Mary O’Connor is the daughter of Willie O’Connor, a shoemaker in Brogue Lane in Tralee. The eldest of the family, she is assiduous in caring for her frail mother, worn-out from child-bearing. She is also protective of her younger siblings.

When Mary’s mother is unable to continue working in the dairy of the Mulchinock family Mary takes her place, later serving in the kitchen. Finally, she is employed in the nursery teaching William’s nieces and it is there that he is smitten by her.


The author skilfully inserts her story into its historical context. It was a time when Irish people were getting-up off their knees. Tiring from pleading for an amelioration of the injustices and inequality of the landlord regime, dissident tenants banded together, and under the cover of darkness, marauded across the countryside damaging the property and stock of landlords and sometimes attacking them.

They covered themselves in white sheets, hence they were known as the “Whiteboys”. After a clash with a group of them William dies.

The period was also dominated by Daniel O’Connell, fresh from his success in winning Catholic Emancipation he embarked on his Repeal Movement. There were the monster rallies, some of which William is described as helping to organise. And overall was the dark cloud of the Great Famine, bringing with it starvation, disease and the stench of death.

In crafting her story, Patricia O’Reilly exhibits…an appreciation of the culture surrounding the practice of match-making”

The love that William and Mary shared faced immense challenges from the outset. William’s mother was determined that he should marry a suitable bride from his own class. The O’Connors were wary of Mary becoming involved with the ‘gentry’.

The problem is solved for the two families by an unfortunate event. During a riot following a “Repeal” meeting in Tralee a man is fatally stabbed. William is falsely accused of being involved. But before he could be arraigned in court he flees the country and settles in India.

Because her mother is dying Mary declines to accompany him but he promises to return to her as soon as possible.

However, it is decades before he does return and then only to witness Mary’s funeral.

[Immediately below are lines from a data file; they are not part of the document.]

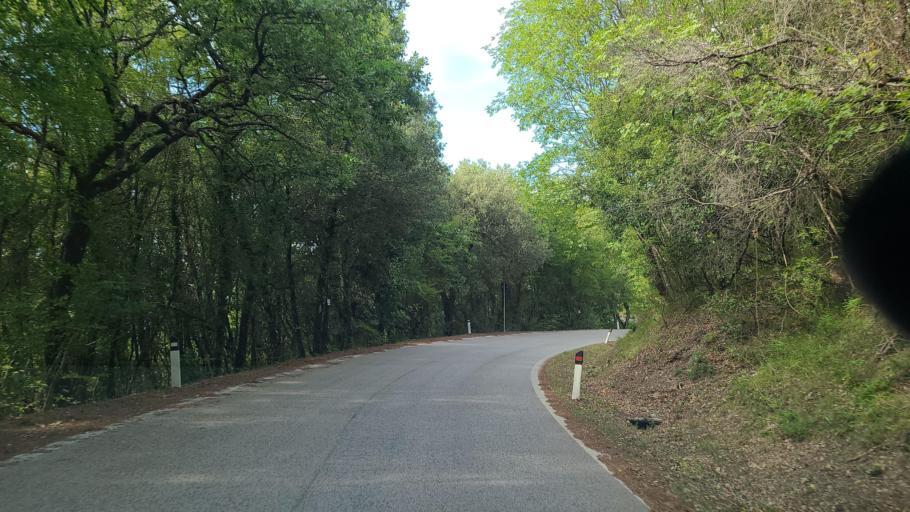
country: IT
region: Tuscany
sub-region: Provincia di Siena
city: San Gimignano
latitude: 43.4181
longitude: 10.9761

In crafting her story, Patricia O’Reilly exhibits remarkable descriptive skill and, most importantly, a deep appreciation of the culture surrounding the practice of match-making.

There is no doubt that this excellent novel will eventually become part of the lore associated with Tralee’s Festival of the Roses.

Meantime it will be required reading for any young lady who aspires to be the next Rose of Tralee.